▶ Assigned task: Below are records; please give the number of their lines that contain the string "font", and only that number.

================================

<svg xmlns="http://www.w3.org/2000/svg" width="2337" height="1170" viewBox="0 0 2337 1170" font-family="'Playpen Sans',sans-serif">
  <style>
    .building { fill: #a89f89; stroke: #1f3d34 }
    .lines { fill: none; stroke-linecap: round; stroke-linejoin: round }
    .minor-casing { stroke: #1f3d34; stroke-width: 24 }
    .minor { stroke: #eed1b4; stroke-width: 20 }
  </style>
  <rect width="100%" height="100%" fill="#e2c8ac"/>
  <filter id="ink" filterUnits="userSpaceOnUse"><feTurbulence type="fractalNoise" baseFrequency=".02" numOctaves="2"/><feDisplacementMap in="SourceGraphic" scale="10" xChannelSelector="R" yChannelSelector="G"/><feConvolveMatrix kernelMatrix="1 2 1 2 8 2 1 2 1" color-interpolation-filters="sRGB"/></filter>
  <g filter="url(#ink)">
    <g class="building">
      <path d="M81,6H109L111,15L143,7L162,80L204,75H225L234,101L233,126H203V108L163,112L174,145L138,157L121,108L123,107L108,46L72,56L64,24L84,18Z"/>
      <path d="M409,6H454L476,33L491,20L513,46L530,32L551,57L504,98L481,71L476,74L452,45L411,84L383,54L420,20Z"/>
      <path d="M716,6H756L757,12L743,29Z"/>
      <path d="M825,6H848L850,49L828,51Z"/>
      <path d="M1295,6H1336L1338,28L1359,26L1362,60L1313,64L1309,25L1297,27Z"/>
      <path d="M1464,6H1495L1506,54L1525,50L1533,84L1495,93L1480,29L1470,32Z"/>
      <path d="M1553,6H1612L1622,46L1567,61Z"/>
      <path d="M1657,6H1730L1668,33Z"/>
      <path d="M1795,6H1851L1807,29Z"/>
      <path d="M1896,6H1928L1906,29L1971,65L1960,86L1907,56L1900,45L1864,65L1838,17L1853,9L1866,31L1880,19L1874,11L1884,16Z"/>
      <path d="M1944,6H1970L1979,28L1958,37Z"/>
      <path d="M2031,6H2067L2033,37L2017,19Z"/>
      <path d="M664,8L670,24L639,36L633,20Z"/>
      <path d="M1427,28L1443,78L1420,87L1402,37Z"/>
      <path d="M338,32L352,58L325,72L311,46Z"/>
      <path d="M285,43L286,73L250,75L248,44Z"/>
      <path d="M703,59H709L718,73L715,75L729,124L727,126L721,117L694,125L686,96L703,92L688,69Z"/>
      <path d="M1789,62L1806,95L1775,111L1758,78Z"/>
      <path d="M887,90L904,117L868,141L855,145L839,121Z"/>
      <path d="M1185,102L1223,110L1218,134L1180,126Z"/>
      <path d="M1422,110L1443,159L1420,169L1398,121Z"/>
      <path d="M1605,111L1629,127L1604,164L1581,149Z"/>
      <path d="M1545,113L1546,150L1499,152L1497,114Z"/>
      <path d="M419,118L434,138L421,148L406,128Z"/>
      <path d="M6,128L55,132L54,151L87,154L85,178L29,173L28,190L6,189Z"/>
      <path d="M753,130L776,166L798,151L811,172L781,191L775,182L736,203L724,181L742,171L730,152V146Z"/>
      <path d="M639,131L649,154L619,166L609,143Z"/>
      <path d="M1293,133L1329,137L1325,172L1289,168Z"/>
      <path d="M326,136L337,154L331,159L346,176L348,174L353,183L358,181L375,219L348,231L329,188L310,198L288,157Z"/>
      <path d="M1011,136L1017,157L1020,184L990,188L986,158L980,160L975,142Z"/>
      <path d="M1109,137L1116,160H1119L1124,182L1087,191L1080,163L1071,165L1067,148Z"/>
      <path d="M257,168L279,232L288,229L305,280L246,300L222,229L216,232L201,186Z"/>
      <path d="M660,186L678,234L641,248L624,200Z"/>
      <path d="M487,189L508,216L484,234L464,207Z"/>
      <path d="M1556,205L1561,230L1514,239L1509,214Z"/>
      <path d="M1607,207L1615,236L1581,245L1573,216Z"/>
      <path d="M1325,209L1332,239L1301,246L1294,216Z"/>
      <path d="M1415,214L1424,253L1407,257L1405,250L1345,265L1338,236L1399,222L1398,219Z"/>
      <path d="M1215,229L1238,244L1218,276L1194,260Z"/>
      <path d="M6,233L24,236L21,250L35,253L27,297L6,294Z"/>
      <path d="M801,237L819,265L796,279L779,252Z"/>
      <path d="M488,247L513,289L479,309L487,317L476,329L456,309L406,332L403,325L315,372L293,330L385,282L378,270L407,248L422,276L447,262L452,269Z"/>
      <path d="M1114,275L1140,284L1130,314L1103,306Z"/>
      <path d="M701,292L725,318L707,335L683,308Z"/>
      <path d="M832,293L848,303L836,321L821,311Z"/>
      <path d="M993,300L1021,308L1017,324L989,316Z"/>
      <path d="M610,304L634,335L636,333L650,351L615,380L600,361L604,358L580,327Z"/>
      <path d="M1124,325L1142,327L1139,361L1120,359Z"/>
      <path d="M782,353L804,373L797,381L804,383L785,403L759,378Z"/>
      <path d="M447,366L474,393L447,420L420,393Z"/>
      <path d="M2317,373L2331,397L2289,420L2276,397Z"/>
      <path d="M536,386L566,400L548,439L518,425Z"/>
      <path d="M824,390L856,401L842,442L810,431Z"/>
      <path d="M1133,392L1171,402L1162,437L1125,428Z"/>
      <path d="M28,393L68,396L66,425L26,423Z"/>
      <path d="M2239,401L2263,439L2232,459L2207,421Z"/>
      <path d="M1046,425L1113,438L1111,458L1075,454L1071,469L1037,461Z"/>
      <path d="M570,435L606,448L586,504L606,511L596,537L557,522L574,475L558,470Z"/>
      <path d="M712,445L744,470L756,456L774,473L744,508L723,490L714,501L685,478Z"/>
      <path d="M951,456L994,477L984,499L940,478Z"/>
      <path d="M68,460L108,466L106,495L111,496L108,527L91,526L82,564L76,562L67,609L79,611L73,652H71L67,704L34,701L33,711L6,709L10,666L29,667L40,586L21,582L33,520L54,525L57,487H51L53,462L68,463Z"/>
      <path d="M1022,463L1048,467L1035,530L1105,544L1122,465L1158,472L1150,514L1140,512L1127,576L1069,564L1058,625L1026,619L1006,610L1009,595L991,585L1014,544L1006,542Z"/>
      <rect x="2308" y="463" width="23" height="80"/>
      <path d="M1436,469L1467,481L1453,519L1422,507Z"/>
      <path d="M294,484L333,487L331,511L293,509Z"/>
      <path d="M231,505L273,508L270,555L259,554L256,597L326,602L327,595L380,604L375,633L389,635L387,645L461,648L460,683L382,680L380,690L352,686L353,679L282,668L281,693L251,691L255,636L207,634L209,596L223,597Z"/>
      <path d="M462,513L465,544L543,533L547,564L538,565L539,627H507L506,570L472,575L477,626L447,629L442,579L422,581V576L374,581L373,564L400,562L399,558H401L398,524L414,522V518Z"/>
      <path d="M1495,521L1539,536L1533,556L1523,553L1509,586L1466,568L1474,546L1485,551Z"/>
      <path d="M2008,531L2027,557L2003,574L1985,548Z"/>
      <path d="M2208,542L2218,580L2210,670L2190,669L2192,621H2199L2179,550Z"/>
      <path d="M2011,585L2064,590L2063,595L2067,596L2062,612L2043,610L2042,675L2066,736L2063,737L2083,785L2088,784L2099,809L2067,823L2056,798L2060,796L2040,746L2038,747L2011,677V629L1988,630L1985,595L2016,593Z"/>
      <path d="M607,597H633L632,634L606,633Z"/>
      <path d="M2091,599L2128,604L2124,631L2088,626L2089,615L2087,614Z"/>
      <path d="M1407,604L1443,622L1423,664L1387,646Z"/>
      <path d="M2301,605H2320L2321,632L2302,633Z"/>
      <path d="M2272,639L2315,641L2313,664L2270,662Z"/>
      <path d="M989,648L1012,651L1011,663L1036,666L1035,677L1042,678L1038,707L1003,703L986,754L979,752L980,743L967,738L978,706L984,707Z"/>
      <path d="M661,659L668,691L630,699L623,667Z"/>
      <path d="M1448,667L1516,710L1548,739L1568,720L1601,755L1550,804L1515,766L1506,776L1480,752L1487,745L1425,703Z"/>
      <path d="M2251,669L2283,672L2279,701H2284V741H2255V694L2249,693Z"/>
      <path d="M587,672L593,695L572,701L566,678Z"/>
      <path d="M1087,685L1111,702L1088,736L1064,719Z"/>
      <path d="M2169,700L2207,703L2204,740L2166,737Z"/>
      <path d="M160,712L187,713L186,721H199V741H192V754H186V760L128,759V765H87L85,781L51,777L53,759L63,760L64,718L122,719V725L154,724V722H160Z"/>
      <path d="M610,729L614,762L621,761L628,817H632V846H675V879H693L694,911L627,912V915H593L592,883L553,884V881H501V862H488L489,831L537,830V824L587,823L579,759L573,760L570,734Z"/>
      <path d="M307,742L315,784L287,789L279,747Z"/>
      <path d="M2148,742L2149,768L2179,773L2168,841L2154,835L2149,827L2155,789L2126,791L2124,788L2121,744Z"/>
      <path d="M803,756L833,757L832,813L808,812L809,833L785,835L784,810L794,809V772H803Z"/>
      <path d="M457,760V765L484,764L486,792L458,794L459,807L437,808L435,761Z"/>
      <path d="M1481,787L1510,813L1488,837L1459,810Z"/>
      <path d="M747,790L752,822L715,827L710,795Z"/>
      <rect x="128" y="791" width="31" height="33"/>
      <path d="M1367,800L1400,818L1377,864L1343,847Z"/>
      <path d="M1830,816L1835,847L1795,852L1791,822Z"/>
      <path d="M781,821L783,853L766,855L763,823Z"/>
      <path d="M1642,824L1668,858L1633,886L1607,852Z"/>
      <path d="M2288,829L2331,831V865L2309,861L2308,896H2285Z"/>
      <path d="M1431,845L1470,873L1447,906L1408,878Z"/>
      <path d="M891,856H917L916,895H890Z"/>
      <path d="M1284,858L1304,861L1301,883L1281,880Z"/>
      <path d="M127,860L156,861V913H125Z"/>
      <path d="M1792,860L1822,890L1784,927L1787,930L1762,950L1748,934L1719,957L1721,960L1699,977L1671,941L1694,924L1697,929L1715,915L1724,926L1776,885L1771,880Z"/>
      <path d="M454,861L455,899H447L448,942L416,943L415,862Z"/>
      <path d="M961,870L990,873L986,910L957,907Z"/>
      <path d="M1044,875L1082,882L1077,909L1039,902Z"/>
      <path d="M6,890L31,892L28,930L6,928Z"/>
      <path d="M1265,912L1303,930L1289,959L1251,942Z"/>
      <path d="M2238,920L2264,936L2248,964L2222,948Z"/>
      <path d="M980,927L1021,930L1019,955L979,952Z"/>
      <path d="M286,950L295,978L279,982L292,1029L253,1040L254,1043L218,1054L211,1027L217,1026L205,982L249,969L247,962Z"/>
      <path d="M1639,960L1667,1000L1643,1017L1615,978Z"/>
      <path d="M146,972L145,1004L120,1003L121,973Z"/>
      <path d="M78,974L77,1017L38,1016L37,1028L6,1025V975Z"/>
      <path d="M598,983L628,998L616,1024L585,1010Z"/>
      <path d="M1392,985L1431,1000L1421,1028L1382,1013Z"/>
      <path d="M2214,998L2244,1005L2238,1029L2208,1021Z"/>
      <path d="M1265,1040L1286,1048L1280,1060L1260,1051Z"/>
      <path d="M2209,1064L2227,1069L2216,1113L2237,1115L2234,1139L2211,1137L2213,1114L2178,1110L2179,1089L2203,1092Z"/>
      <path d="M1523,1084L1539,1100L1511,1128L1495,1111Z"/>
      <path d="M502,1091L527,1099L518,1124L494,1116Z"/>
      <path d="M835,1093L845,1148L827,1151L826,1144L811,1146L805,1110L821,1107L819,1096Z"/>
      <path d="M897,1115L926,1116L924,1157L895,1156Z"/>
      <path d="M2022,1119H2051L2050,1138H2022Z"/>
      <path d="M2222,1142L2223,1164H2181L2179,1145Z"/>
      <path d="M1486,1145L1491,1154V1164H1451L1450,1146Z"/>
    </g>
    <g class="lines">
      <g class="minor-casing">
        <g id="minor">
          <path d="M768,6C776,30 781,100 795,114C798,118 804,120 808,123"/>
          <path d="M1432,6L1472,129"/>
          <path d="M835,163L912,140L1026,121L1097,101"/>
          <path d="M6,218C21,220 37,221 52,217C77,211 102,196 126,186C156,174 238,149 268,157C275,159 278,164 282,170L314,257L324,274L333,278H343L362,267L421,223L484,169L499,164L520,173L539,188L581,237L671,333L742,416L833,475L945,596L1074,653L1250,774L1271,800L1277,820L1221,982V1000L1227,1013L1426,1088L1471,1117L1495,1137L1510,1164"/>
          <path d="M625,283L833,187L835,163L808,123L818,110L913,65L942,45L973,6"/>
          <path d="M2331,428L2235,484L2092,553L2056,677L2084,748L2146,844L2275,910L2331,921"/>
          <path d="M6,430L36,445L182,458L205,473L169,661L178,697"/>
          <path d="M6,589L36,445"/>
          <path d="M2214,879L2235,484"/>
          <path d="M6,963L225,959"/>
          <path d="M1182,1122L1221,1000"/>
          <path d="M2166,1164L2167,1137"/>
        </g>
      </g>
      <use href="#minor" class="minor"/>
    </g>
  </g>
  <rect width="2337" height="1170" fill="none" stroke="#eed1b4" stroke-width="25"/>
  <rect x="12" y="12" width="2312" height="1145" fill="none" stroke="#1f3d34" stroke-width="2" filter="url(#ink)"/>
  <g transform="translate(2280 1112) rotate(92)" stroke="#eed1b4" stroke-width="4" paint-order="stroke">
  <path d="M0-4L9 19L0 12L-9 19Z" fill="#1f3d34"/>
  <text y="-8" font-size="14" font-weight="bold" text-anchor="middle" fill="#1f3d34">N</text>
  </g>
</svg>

================================

▶ Answer section: 2